The Gospel on this fourth Sunday of Advent also features a joyful reunion between two women who are cousins, friends with both being pregnant. This episode is included in the Joyful mysteries of the rosary for we can sense the joy of both women who are united again, and who rejoice in how God has blessed them. For both Mary and Elizabeth, their joy has a source. It is not just a good feeling but a deeper joy that flows from Christ being near. This is why the unborn John the Baptist leaps for joy in his mother’s womb when he hears Mary’s greeting and senses the closeness of the Lord.
In the Christmas story, this theme of the joy that comes from being close to God reappears again in Mary’s Magnificat when her spirit rejoices in God her Saviour and when the angels bring the shepherds news of great joy that a Saviour has been born nearby, a joy to be shared with the whole world.
As we prepare to welcome visitors this Christmas and be welcomed ourselves into the homes of others, let this important message be in our hearts and minds.
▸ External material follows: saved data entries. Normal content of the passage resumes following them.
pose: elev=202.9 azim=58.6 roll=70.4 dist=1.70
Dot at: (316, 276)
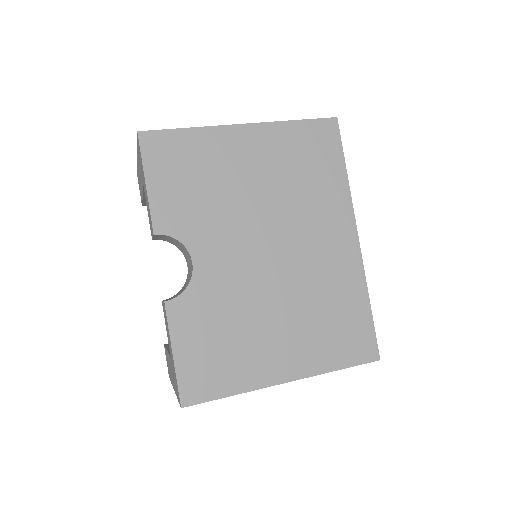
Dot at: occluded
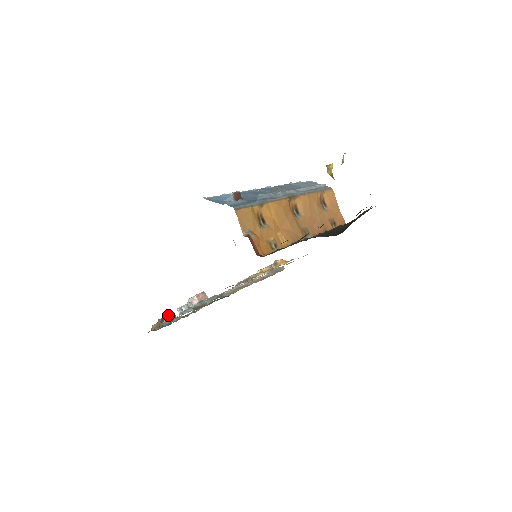
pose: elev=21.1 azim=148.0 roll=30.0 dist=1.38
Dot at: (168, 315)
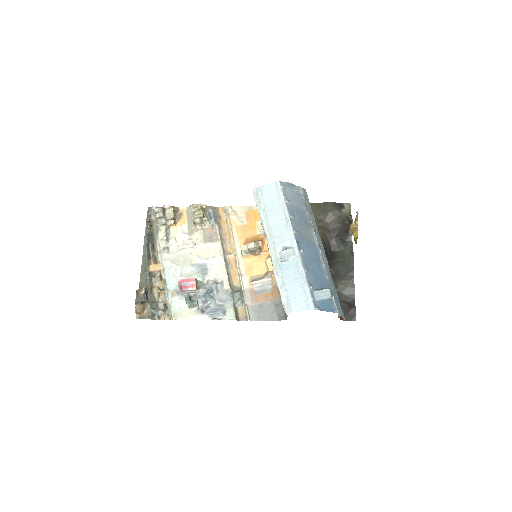
Dot at: (146, 296)
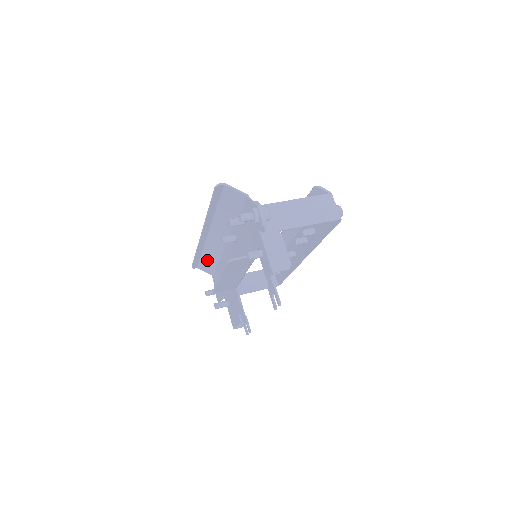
Happy reunions at airports, train and bus stations are good. But what brings joy is being close to God as we see from the Gospel. For without that inner peace that flows from Christ being at the centre, good moods are vulnerable to old tensions rising again and patience being tested as we spend more time together. What we long for is not so much happiness but joy that flows from being known by God, loved by God, saved by God and being in a trusting and loving relationship with Him.
Here at the Eucharist this evening/this morning, we have the opportunity to be close to God in a wonderful way and to let him draw close to us as we welcome him into our souls, bodies and lives when we receive him in Holy Communion. Because when we receive the Eucharist, the Lord is not just near us but within us. And it is there that he wishes to be – at the centre of everything, the axis around which everything else turns and finds harmony, the source of our joy and the peace that unites us together this Christmas.
One prayer from the Mass sums all this up. It comes at the offertory when the priest adds a drop of water to the wine in the chalice and offers the following prayer: ‘By the mystery of this water and wine may we come to share in the divinity of Christ who humbled himself to share in our humanity’. Here is the mystery of Christmas prolonged and made present for all time.
As we prepare to celebrate Christmas this week, may we join with the unborn John the Baptist and share the joy of Christ's presence and closeness.